Eu estava ajudando porque ela não tinha uma pessoa para acompanhá-la nessas tarefas, era uma senhora de quase sessenta anos. Eu querendo sair da história, mas não conseguia. Testemunhei várias discussões entre ela e o ex- companheiro de Erthos. Não me recordo no momento seu nome, mas tinha cara de mocinho, ingênuo, mas era bandido, ousado, atrevido ao ponto de já estar providenciando a venda dos imóveis. Na nossa presença ele adentrou o apartamento levando consigo um provável comprador, se dizendo proprietário. Após discutirem ela pediu para que ele se retirasse e alertou o interessado pela aquisição do imóvel. A irmã de Erthos, afirmou que ele não era o proprietário.

Estes incidentes ocorreram bem próximos da sua morte. Ela chegou a propor a ele um valor bastante significativo na época, mas ele queria um dos apartamentos justificando merecedor por cuidar de Erthos por todos aqueles anos, o que não era verdade. Não sei o fim da história, nem se Mindlin adquiriu a Biblioteca. Retornei à Aracaju e até hoje não tenho nenhuma notícia sobre sua irmã. Em 2004, estive com o poeta Arnaldo Antunes em Aracaju, durante uma coletiva, e aproveitamos esse reencontro para falarmos sobre o poeta Erthos estudioso da literatura, o homem prestativo, generoso, amigo, um bom camarada.

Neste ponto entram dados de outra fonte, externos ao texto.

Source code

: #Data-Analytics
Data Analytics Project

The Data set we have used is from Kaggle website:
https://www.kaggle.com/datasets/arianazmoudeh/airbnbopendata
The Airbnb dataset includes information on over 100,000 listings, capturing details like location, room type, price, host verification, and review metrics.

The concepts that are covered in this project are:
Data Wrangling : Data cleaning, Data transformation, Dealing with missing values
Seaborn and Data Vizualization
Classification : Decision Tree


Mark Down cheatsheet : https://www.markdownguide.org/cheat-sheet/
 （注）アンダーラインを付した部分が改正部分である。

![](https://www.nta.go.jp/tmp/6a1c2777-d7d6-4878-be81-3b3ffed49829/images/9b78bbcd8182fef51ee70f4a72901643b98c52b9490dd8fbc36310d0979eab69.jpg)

Bibliófilo, poeta e artista gráfico, Erthos utilizou a física e a matemática em sua criação poética, é um dos primeiros autores brasileiros a utilizar o computador na elaboração dos seus poemas. Sua participação no Concretismo na Bahia é tida como o maior representante, basta ver o poema geométrio Crisálida Risal (1967) e suas colaborações nas revistas: Atlas; Artéria; Polém; Qorpo Estranho; Revista da Bahia; Exu; Muda; Invenção; Código. Erthos Albino de Souza nasceu em Ubá (Minas Gerais em 1932) e faleceu em julho (Juiz de Fora em 2000). Após sua morte, sob curadoria de Augusto de Campos e André Vallias reuniram sua Poesia Visual, numa exposição: Erthos Albino de Souza – Poesia: do dáctilo ao digito, Instituto Moreira Salles – IMS – RJ. Na mostra estão reunidos trabalhos desde os primeiros poemas gráficos feitos com máquina de escrever (década de 60), até as impressões em computador (cartões perfurados), anos 70.